Show sample of Case data set and Control data set separately to help in visualizing your problem and get you a solution.

Your matching variables are Sex and service_entry_date. The second matching variable is little confusing.

Out of the sample data sets, derive an output(it may be a random) for a minimum of 2 Cases for  clarity

I would approach this a bit differently. 

I'd keep the case and control datasets separate and apply the rand_num as you have done.

Drop the SORT and RANK.  (BTW, RANK is working correctly.  SSN is a unique key and it restarts the ranking every time the by level changes.)

Do the SQL, but change to two datasets and drop the rand_num part of the JOIN.  Include the case.ssn with the control.ssn in the output dataset and drop the other case variables.. This will get you ALL of the matches for each case, with duplication, so now your task is to de-duplicate.  Non-trivial, but doable.

OR, you can use one of the man 1:N matching macros that people have already written.  Google search for

sas matching macro

and you will find a number.

Statistically, a 1:5 match isn't that much more informative than a 1:2 match.  Depending on your next steps, you could also use all fo the matches (1:1-1:x) and have a perfectly valid analysis.  The use of a limited number of matches is valuable if you have to do manual abstraction (e.g. extra labor), but if you are totally working with computer files, what's a few extra cycles to use them all.

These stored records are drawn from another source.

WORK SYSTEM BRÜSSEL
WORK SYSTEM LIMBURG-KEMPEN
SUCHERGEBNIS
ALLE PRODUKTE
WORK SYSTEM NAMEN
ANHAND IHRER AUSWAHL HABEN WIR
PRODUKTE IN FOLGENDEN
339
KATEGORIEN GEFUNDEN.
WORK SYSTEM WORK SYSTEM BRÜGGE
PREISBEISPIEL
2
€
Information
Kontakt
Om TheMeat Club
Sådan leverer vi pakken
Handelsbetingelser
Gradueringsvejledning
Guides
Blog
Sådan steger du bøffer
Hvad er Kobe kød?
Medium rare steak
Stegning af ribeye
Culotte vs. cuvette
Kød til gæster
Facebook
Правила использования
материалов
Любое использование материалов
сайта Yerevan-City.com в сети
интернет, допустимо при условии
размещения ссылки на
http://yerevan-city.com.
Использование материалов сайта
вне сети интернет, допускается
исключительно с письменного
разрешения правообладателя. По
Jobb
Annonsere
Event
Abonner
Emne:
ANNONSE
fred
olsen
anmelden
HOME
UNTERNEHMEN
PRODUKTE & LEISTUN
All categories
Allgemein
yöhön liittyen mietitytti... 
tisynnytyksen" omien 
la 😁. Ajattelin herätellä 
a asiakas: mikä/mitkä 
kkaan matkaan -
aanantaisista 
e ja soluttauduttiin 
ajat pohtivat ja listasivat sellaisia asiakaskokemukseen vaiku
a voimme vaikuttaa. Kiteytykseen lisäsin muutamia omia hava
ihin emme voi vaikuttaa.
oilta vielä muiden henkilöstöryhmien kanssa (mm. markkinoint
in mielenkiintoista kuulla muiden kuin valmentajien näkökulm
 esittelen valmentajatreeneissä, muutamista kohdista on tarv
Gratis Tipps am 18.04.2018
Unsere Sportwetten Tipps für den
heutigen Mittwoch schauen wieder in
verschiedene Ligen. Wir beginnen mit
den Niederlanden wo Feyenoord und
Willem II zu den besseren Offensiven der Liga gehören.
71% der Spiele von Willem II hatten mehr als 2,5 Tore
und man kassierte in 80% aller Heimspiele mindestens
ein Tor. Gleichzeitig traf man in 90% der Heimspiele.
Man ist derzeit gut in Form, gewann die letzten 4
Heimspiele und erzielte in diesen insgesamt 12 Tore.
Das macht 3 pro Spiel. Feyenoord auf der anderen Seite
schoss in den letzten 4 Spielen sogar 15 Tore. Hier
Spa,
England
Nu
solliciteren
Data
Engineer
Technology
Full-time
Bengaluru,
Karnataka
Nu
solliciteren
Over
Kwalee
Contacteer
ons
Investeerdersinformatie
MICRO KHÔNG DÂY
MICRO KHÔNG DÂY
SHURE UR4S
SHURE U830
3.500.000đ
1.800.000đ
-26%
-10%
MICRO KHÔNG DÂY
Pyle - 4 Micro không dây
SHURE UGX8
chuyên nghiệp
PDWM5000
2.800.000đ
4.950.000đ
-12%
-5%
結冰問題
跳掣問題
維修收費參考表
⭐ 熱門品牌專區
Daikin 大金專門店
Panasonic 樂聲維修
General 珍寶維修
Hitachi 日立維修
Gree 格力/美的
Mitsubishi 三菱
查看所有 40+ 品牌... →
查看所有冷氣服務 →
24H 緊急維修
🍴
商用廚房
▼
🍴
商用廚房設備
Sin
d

I modified the data slightly to create three matches (there was none in your sample data). Here is a hash solution:

data have;
infile datalines missover;
input Obs	SSN	study	service_branch :$1.	sex :$6.	
    (service_entry_date	service_entry_date_low) (:mmddyy10.);
format service_entry_date	service_entry_date_low yymmdd10.;
datalines;
1	1	0	A	MALE	05/10/2010	05/10/2005
2	2	1	A	MALE	11/20/2006
3	3	0	M	MALE	10/07/2011	10/07/2010
4	4	1	A	MALE	06/22/2010
5	5	0	M	MALE	10/23/2007	10/23/2006
6	6	0	M	MALE	07/08/2013	07/08/2012
7	7	0	F	FEMALE	01/16/2007	01/16/2006
8	8	1	A	MALE	08/03/2006
9	9	0	F	MALE	01/20/2009	01/21/2008
10	10	0	A	MALE	01/06/2009	01/07/2005
11	11	0	A	MALE	03/18/2009	03/18/2008
12	12	1	N	FEMALE	04/19/2007
13	13	0	F	MALE	02/18/2014	02/18/2013
14	14	0	F	FEMALE	09/04/2007	09/04/2005
15	15	0	A	MALE	08/18/2014	08/18/2013
16	16	0	N	FEMALE	11/18/2013	11/18/2005
17	17	1	N	FEMALE	07/08/2014
18	18	0	N	MALE	03/11/2014	03/11/2013
19	19	0	N	MALE	09/17/2013	09/17/2012
20	20	0	N	MALE	03/13/2014	03/13/2013
;

proc sql;
create table match as
select a.ssn as e_ssn, b.ssn as ne_ssn
from 
    have as a inner join 
    have as b
        on  a.service_entry_date between b.service_entry_date and b.service_entry_date_low and 
            a.service_branch=b.service_branch and
            a.sex=b.sex
where a.study and not b.study
order by ne_ssn, rand("uniform");
create table cases as
select ssn as e_ssn, 0 as count from have where study;
quit;

data mSet;
if _n_ = 1 then do;
	declare hash w(dataset:"cases");
	w.definekey("e_ssn");
	w.definedata("count");
	w.definedone();
	call missing(e_ssn, count);
	end;
assigned = 0;
do until(last.ne_ssn);
    set match; by ne_ssn;
    if not assigned then do;
        if w.find() = 0 then do;
            if count < 5 then do;
                count + 1;
                w.replace();
                output;
                assigned = 1;
                end;
            end;
        end;
    end;
keep e_ssn ne_ssn;
run;

proc print; run;

Thank you @PGStats.  I ran the syntax you kindly prepared for me.  I am getting an error in the first sql section (see below).  I am currently using two tables (table A is cases, b is controls).  Both tables have SSN variable, so I'm not clear why I would get an error stating the order variable doesn' appear in the SELECT clause.   I apprecitate your help!!

82   proc sql;
83   create table match as
84   select a.ssn as e_ssn, b.ssn as ne_ssn
85   from
86       exp2.enroll_case as a inner join
87       exp2.control_nd as b
88           on  a.service_entry_date between b.service_entry_date and b.service_entry_date_low
88 ! and
89               a.service_branch=b.service_branch and
90               a.sex=b.sex
91   where a.study and not b.study
92   order by ne_ssn, rand("uniform");
NOTE: The query as specified involves ordering by an item that doesn't appear in its SELECT
      clause.
ERROR: Sort execution failure.

@PGStats Thank you so much for your help.  I was delayed in testing, but it worked great!